Title:Moment Estimates and Discrepancy for Sums of Square Roots Modulo One

Abstract:Let $k\ge 2$ be fixed. We study the distribution modulo one of the $n^k$ sums \begin{equation*} \sqrt{a_1} + \cdots + \sqrt{a_k}, \qquad 1\le a_1, \dots, a_k \le n, \end{equation*} counted with multiplicity.
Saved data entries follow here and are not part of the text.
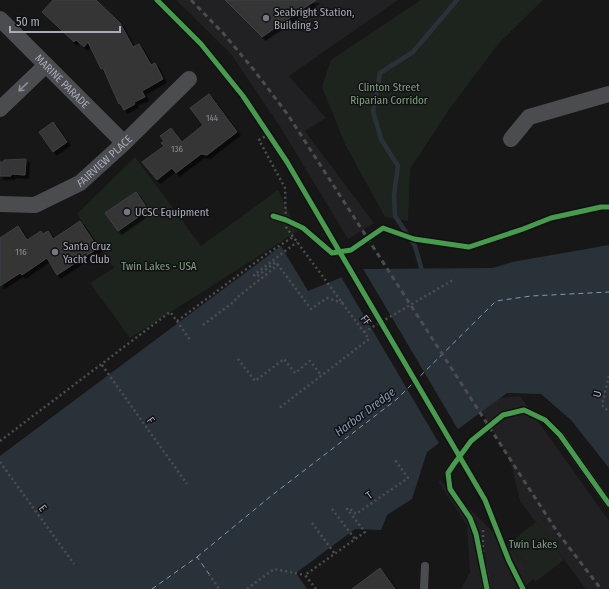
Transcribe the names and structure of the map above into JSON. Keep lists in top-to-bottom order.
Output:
{
  "streets": {
    "street": ["MARINE PARADE", "FAIRVIEW PLACE"],
    "path": [
      "U",
      "F",
      "T",
      "E"
    ],
    "cycle path": ["FF"]
  },
  "crossings": [
    ["MARINE PARADE", "FAIRVIEW PLACE"]
  ],
  "water": ["Harbor Dredge"],
  "parks": ["Clinton Street Riparian Corridor", "Twin Lakes - USA", "Twin Lakes"],
  "places": ["Seabright Station, Building 3", "UCSC Equipment", "Santa Cruz Yacht Club"],
  "house_numbers": ["144", "136", "116"],
  "scale_bar": "50 m"
}
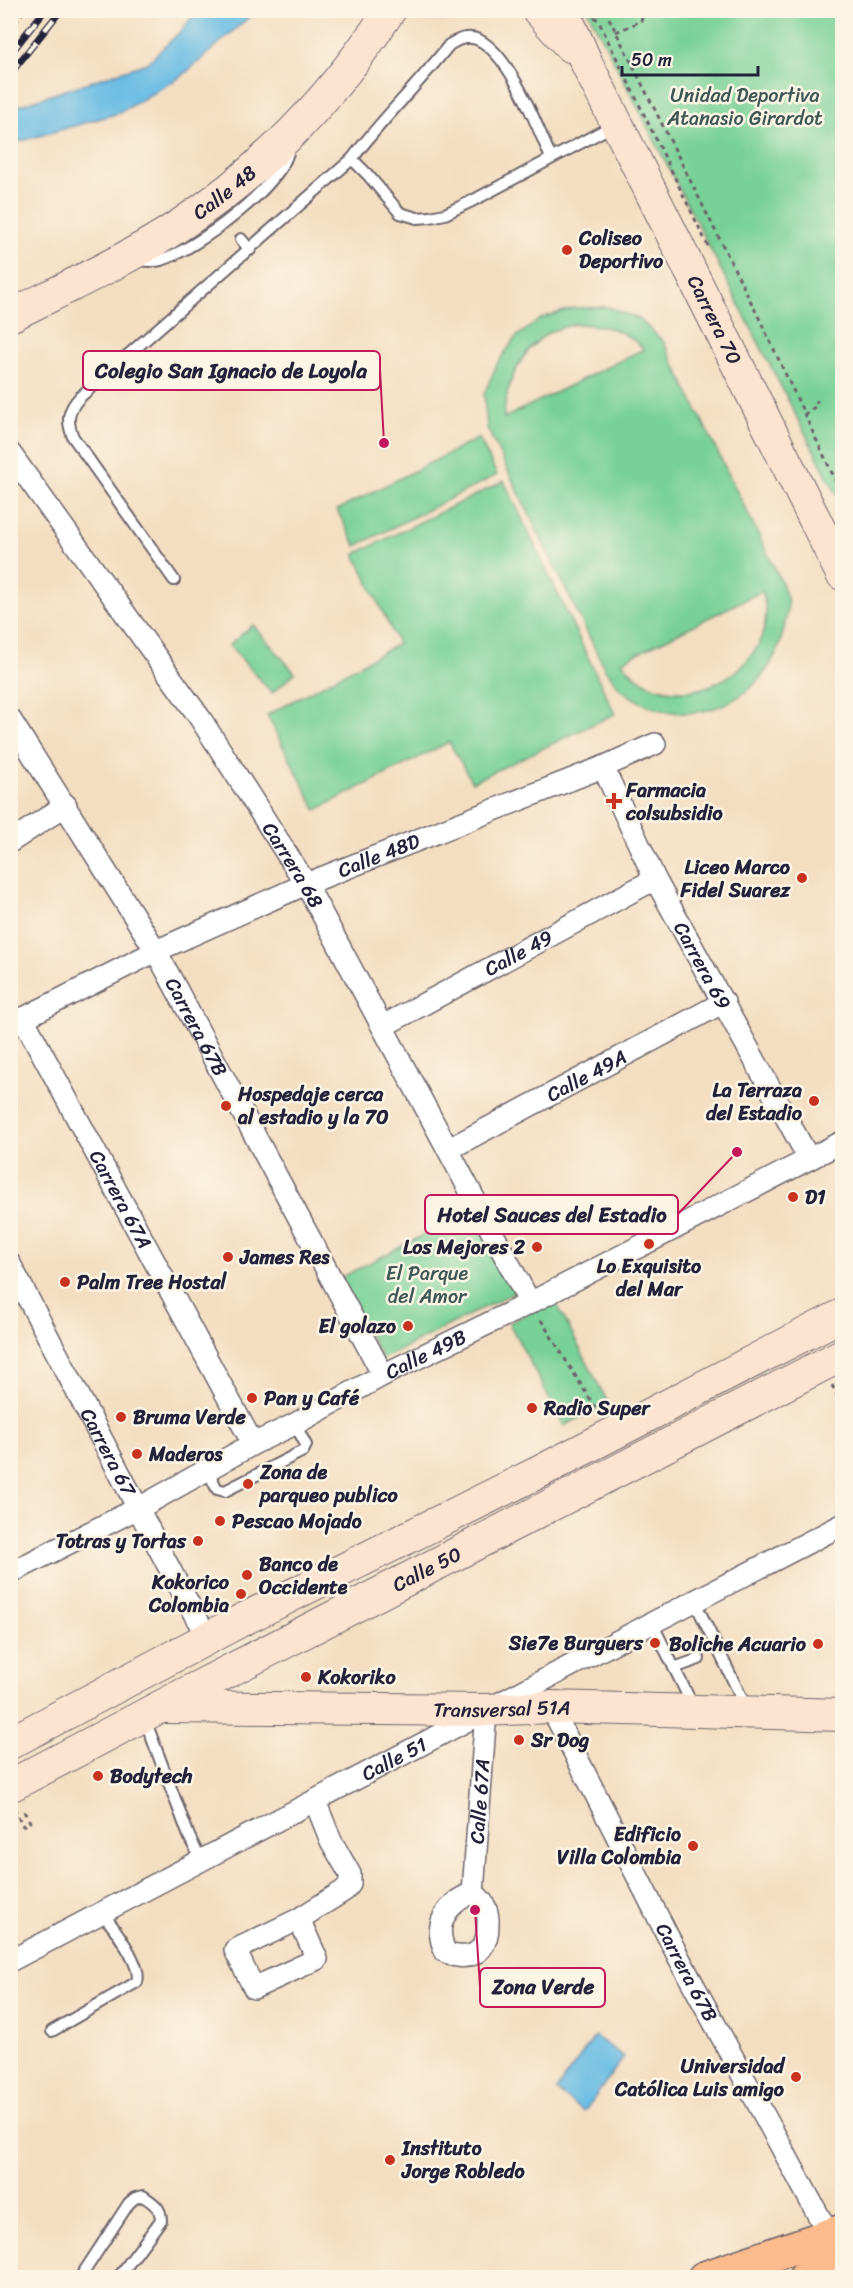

For \begin{equation*} S(h,n) = \sum_{n/2\le a\le n} \mathbf{e}(h\sqrt{a}), \qquad \mathbf{e}(x) = \exp(2\pi i x), \end{equation*} we prove second- and fourth-moment estimates matching the diagonal scale up to a factor $n^\varepsilon$. More precisely, \begin{equation*} \sum_{H/2\le h\le H} \left| S(h,n) \right|^2 \ll_{\varepsilon,\delta} Hn^{1+\varepsilon} \end{equation*} uniformly for $H\ge n^{1/2+\delta}$, and \begin{equation*} \sum_{H/2\le h\le H} \left| S(h,n) \right|^4 \ll_{\varepsilon,\delta} Hn^{2+\varepsilon} \end{equation*} uniformly for $n^{1/2+\delta} \le H \le n^{2/3}$, where $0<\delta<1/6$ in the fourth-moment estimate. Combining the second-moment bound with pointwise exponential-sum estimates and the Erdős--Turán inequality, we obtain \begin{equation*} D_k(n) \le n^{-\rho_k+o(1)}, \qquad \rho_k = \frac{71k+26}{26k+116}, \end{equation*} as $n\to\infty$, where $D_k(n)$ denotes the discrepancy with respect to arbitrary subintervals of $[0,1)$.